«Somos raíces»: Santiago Yahuarcani y Nereyda López

Hace más de 40 años, Santiago Yahuarcani, heredero de la nación utitoto y del clan de la Garza Blanca, comenzó a construir una obra que lo ha llevado a recrear los mitos, visiones, saberes y relatos de su pueblo sobre una corteza natural llamada llanchama. Su esposa, Nereyda López, de ascendencia tikuna y cocama, lo ha acompañado en las últimas décadas en esta tarea, a partir de la construcción de máscaras y esculturas elaboradas con fibras naturales del bosque, extraídas de esa selva ubicada a orillas del río Ampiyacu, en Pebas, Loreto, donde ambos viven junto con sus hijos y nietos.
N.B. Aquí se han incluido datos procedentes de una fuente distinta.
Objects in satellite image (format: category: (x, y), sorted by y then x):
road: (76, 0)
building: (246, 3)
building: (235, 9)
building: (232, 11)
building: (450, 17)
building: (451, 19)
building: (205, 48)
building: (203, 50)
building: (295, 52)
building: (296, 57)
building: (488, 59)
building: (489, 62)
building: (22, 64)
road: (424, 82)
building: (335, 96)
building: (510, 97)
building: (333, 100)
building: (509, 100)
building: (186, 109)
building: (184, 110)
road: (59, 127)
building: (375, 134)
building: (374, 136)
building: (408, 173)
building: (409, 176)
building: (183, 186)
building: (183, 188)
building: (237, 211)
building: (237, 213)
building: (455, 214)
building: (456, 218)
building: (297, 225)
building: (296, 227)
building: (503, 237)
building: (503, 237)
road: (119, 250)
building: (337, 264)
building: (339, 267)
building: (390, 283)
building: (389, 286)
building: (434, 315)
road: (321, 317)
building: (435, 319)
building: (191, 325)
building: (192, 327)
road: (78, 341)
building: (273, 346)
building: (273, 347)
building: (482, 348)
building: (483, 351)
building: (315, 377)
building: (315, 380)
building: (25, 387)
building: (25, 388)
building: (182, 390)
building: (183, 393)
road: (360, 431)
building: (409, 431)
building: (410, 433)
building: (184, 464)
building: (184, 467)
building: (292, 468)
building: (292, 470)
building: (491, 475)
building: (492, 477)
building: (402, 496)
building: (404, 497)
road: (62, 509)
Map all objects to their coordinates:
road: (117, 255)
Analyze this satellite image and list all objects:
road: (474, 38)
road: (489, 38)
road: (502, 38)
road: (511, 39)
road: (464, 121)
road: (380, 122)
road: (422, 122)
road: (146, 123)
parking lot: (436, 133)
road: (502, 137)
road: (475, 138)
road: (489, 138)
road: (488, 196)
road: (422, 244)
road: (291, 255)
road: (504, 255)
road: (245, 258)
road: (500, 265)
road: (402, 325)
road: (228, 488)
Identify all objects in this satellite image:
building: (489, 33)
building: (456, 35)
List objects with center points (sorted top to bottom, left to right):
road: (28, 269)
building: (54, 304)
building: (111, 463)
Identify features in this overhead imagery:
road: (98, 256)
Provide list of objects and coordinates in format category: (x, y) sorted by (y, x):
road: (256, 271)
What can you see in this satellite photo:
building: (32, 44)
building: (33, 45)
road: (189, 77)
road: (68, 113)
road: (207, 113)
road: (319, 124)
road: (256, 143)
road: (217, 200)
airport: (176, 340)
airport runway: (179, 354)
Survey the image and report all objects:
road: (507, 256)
Ahora el arte del Santiago y Nereyda —casi setenta obras, entre pinturas y esculturas—, puede verse por primera vez fuera del Perú, en el Círculo de Bellas Artes-Casa Europa, de Madrid, en una exposición títulada de “Somos raíces”, desarrollada bajo la curaduría de Isabella Lenzi y Rember Yahuarcani, uno de los hijos de la pareja, quien también ha creado una prolífica obra propia, inspirada, sobre todo, en los relatos que le contaba su abuela Martha López.

Relatos pictóricos

 En sus obras, Santiago y Nereyda reivindican no solo la memoria de sus pueblos, afectados por la tragedia del caucho, a inicios del siglo XX, sino elaboran una cosmovisión propia, a partir de grandes relatos pictóricos que reactualizan el rico mundo espiritual de sus antepasados: sus génesis, sus costumbres, sus danzas, sus batallas, su vida cotidiana y su comunicación permanente con los diversos planos de la existencia indígena.  

En las exhuberantes telas pintadas de Santiago (cuadros como “El hombre corazón de piedra” o “Paraíso de los espíritus” o “El refugio que se hizo horno”) y en las misteriosas esculturas de Nereyda (“Dueño del tabajo” o “Dueño del machimango”) están presentes dioses y seres que reivindican el diálogo entre lo natural y lo humano, y denuncian a la vez siglos de violencia, extractivismo y saqueo cultural, hechos que han afectado —y siguen afectando— a las comunidades indígenas y sus habitantes.  Como afirman los curadores, “sus creaciones desafían las narrativas coloniales, buscando abrir un espacio para el reconocimiento y la visibilidad de la cultura y de las voces indígenas”.

Más información:

Santiago Yahuarcani y Nereyda López son dos de las presencias más relevantes del arte indígena contemporáneo. Santiago formó parte de la última edición de la Bienal de Venecia (2024) y, con Nereyda, estuvo presente en la Bienal de Toronto (2024) y en la Bienal del Mercosur (2025). Santiago pinta principalmente con tintes naturales sobre llanchama, un tejido vegetal obtenido de la corteza del renaco, una planta endémica de la región. Nereyda, por su parte, construye sus esculturas y máscaras con semillas, raíces y fibras, recogidas con paciencia y respeto en su entorno.